Among the entries that follow, some lines contain the word "dots". Show all of them.
---
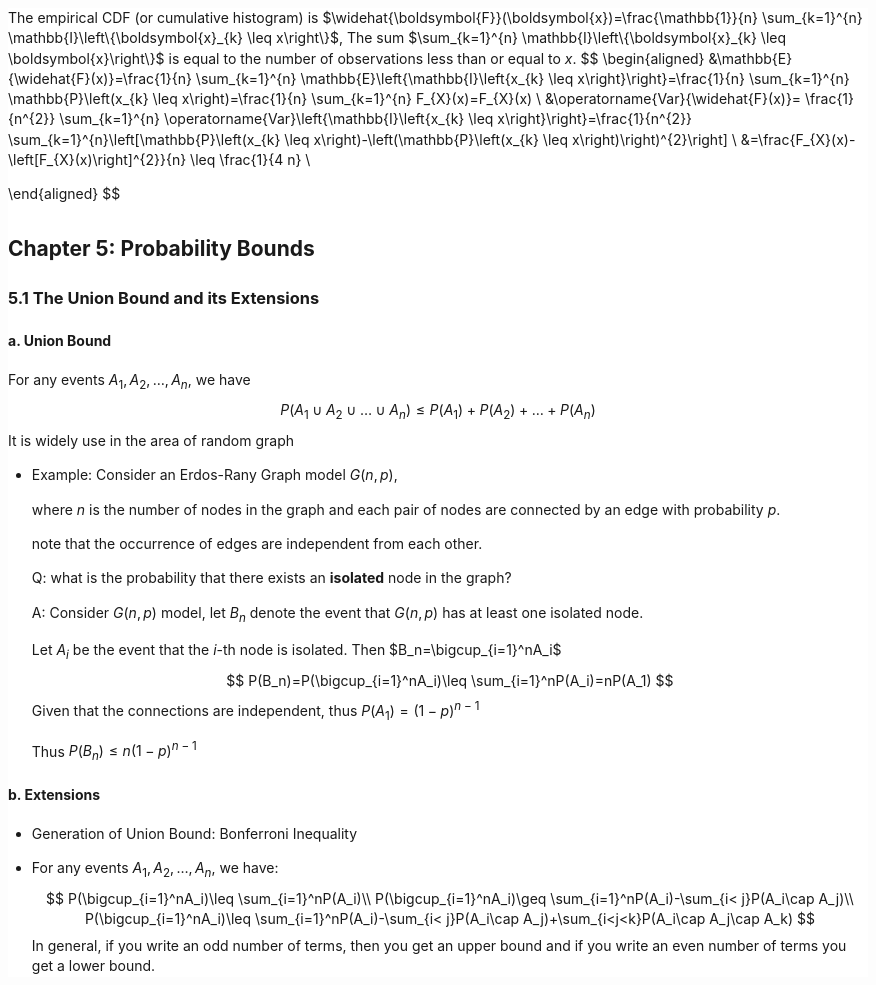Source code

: The empirical CDF (or cumulative histogram) is $\widehat{\boldsymbol{F}}(\boldsymbol{x})=\frac{\mathbb{1}}{n} \sum_{k=1}^{n} \mathbb{I}\left\{\boldsymbol{x}_{k} \leq x\right\}$, The sum $\sum_{k=1}^{n} \mathbb{I}\left\{\boldsymbol{x}_{k} \leq \boldsymbol{x}\right\}$ is equal to the number of observations less than or equal to $x$.
$$
\begin{aligned}
&\mathbb{E}\{\widehat{F}(x)\}=\frac{1}{n} \sum_{k=1}^{n} \mathbb{E}\left\{\mathbb{I}\left\{x_{k} \leq x\right\}\right\}=\frac{1}{n} \sum_{k=1}^{n} \mathbb{P}\left(x_{k} \leq x\right)=\frac{1}{n} \sum_{k=1}^{n} F_{X}(x)=F_{X}(x) \\
&\operatorname{Var}\{\widehat{F}(x)\}= \frac{1}{n^{2}} \sum_{k=1}^{n}
\operatorname{Var}\left\{\mathbb{I}\left\{x_{k} \leq x\right\}\right\}=\frac{1}{n^{2}} \sum_{k=1}^{n}\left[\mathbb{P}\left(x_{k} \leq x\right)-\left(\mathbb{P}\left(x_{k} \leq x\right)\right)^{2}\right] \\
&=\frac{F_{X}(x)-\left[F_{X}(x)\right]^{2}}{n} \leq \frac{1}{4 n} \\

\end{aligned}
$$

## Chapter 5: Probability Bounds

### 5.1 The Union Bound and its Extensions

#### a. Union Bound

For any events $A_1, A_2, \dots, A_n$, we have
$$
P(A_1\cup A_2\cup\dots\cup A_n)\leq P(A_1)+P(A_2)+\dots+P(A_n)
$$
It is widely use in the area of random graph

* Example: Consider an Erdos-Rany Graph model $G(n,p)$,

  where $n$ is the number of nodes in the graph  and each pair of nodes are connected by an edge with probability $p$.

  note that the occurrence of edges are independent from each other.

  Q: what is the probability that there exists an **isolated** node in the graph?

  A: Consider $G(n,p)$ model, let $B_n$ denote the event that $G(n,p)$ has at least one isolated node.

  ​Let $A_i$ be the event that the $i$-th node is isolated. Then $B_n=\bigcup_{i=1}^nA_i$
  $$
  P(B_n)=P(\bigcup_{i=1}^nA_i)\leq \sum_{i=1}^nP(A_i)=nP(A_1)
  $$
  Given that the connections are independent, thus $P(A_1)=(1-p)^{n-1}$

  Thus $P(B_n)\leq n(1-p)^{n-1}$

#### b. Extensions

* Generation of Union Bound: Bonferroni Inequality

* For any events $A_1, A_2, \dots, A_n$, we have:
  $$
  P(\bigcup_{i=1}^nA_i)\leq \sum_{i=1}^nP(A_i)\\
  P(\bigcup_{i=1}^nA_i)\geq \sum_{i=1}^nP(A_i)-\sum_{i< j}P(A_i\cap A_j)\\
  P(\bigcup_{i=1}^nA_i)\leq \sum_{i=1}^nP(A_i)-\sum_{i< j}P(A_i\cap A_j)+\sum_{i<j<k}P(A_i\cap A_j\cap A_k)
  $$
  In general, if you write an odd number of terms, then you get an upper bound and if you write an even number of terms you get a lower bound.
---
* **ANSWER SECTION**
For any events $A_1, A_2, \dots, A_n$, we have
P(A_1\cup A_2\cup\dots\cup A_n)\leq P(A_1)+P(A_2)+\dots+P(A_n)
* For any events $A_1, A_2, \dots, A_n$, we have:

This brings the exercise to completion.